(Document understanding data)
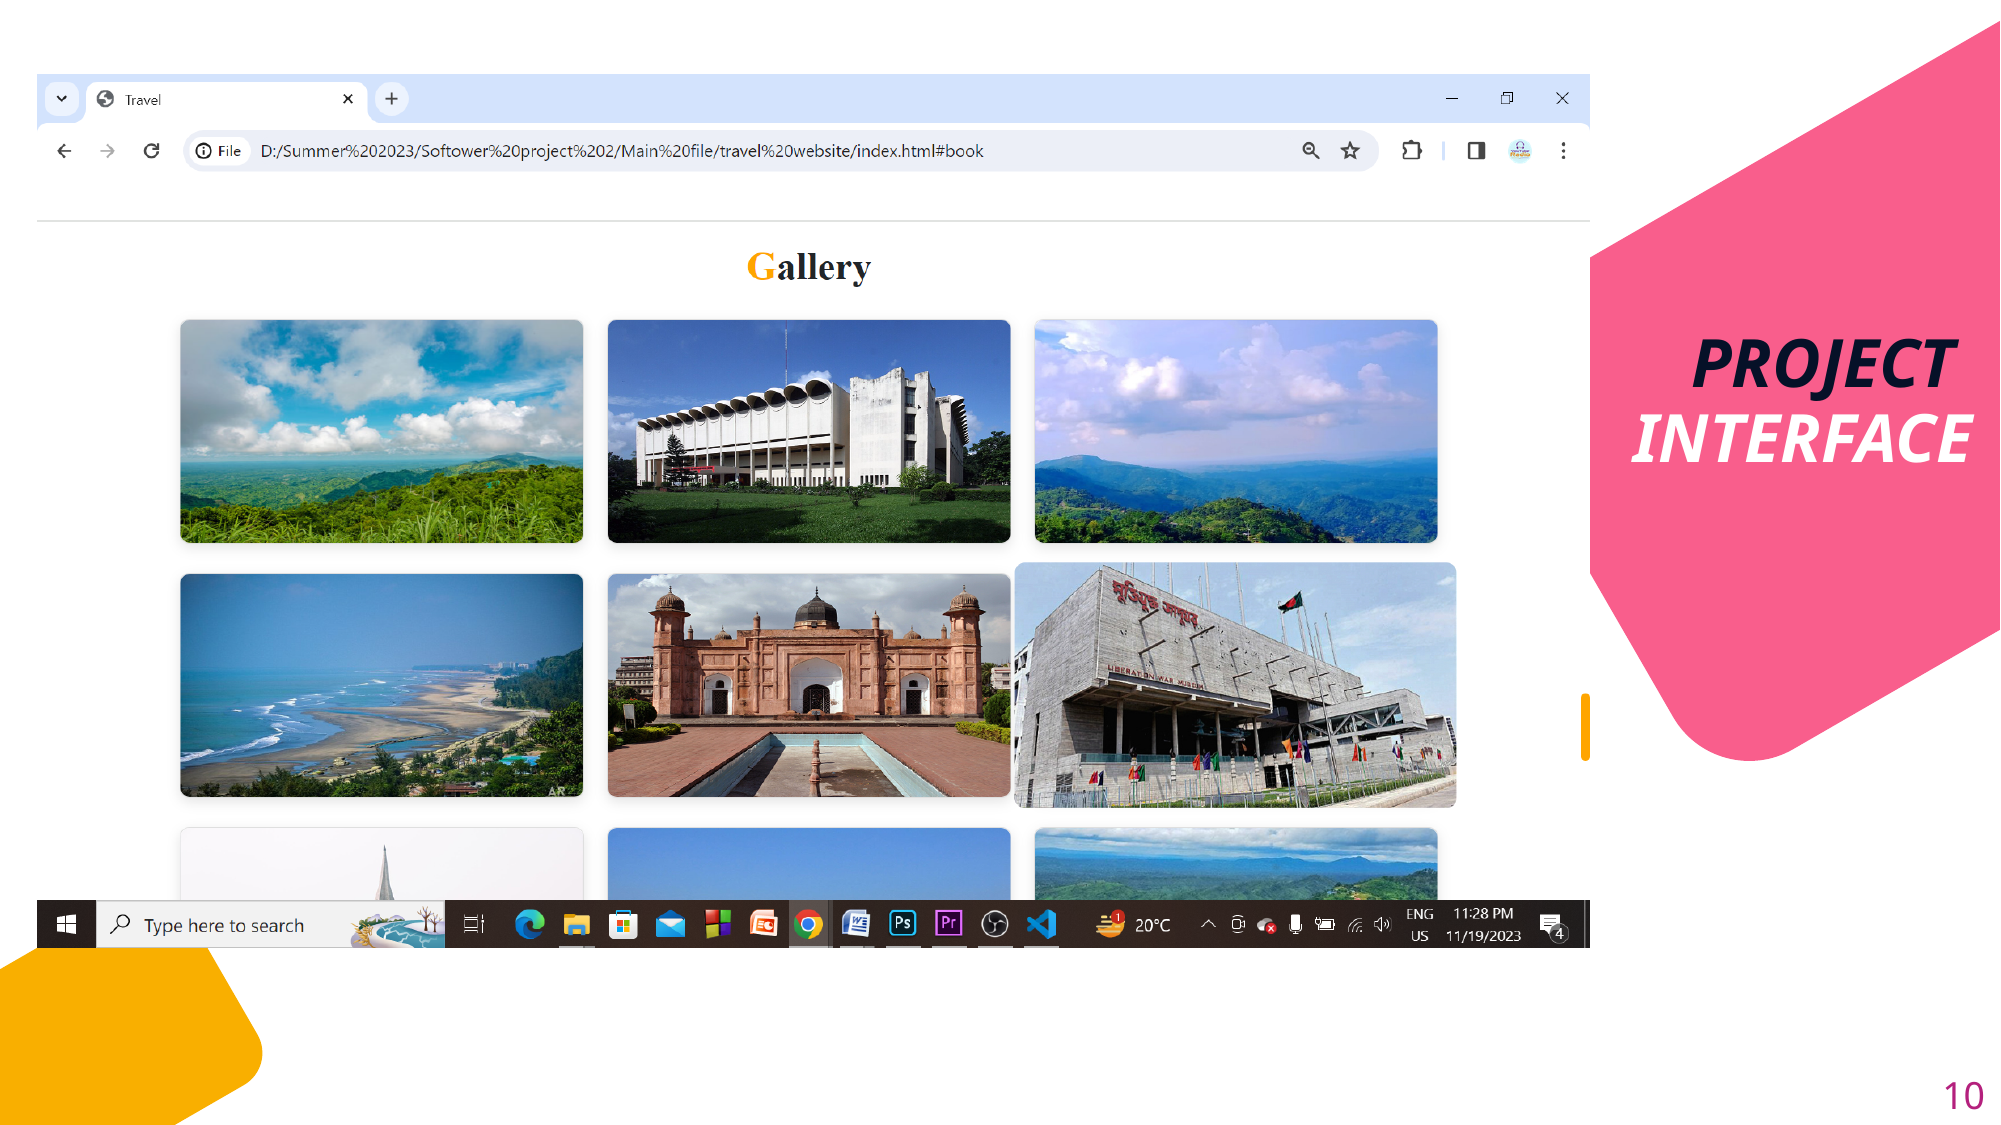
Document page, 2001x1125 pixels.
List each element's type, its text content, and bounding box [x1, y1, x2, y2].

text_box [0, 946, 264, 1125]
picture [37, 74, 1590, 948]
text_box PROJECT INTERFACE [1590, 243, 1988, 484]
text_box 10 [1927, 1064, 2000, 1125]
text_box [1590, 19, 2000, 762]
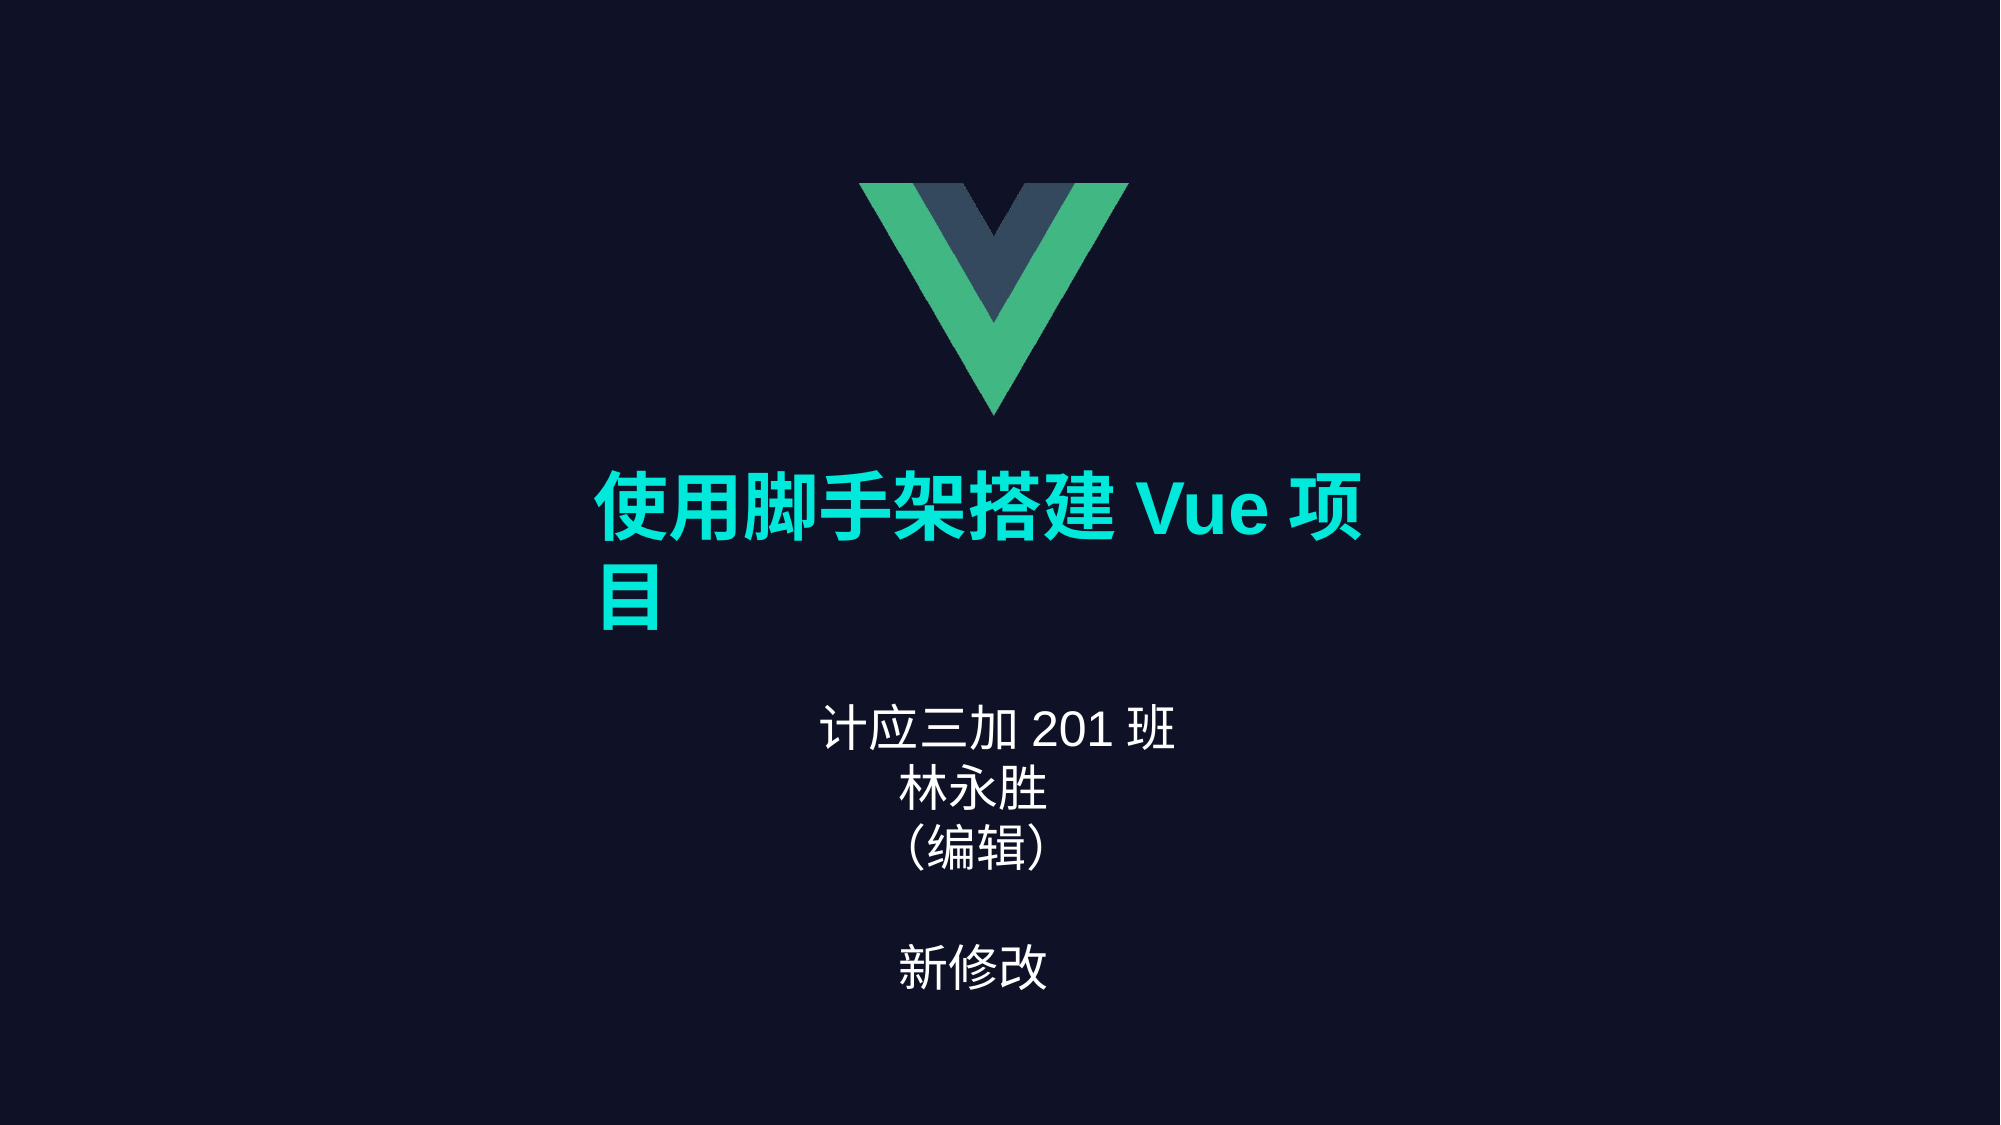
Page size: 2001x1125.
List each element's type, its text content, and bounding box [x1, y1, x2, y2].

(What to produce): Please copy the lines above exactly as written, apart from any pictures.

(Response for this exercise):
Document page, 2001x1125 pixels.
List each element's type, its text content, and bounding box [x1, y1, x2, y2].

text_box [0, 946, 264, 1125]
picture [37, 74, 1590, 948]
text_box PROJECT INTERFACE [1590, 243, 1988, 484]
text_box 10 [1927, 1064, 2000, 1125]
text_box [1590, 19, 2000, 762]
Page size: 2001x1125.
List each element's type, its text content, and bounding box [x1, y1, x2, y2].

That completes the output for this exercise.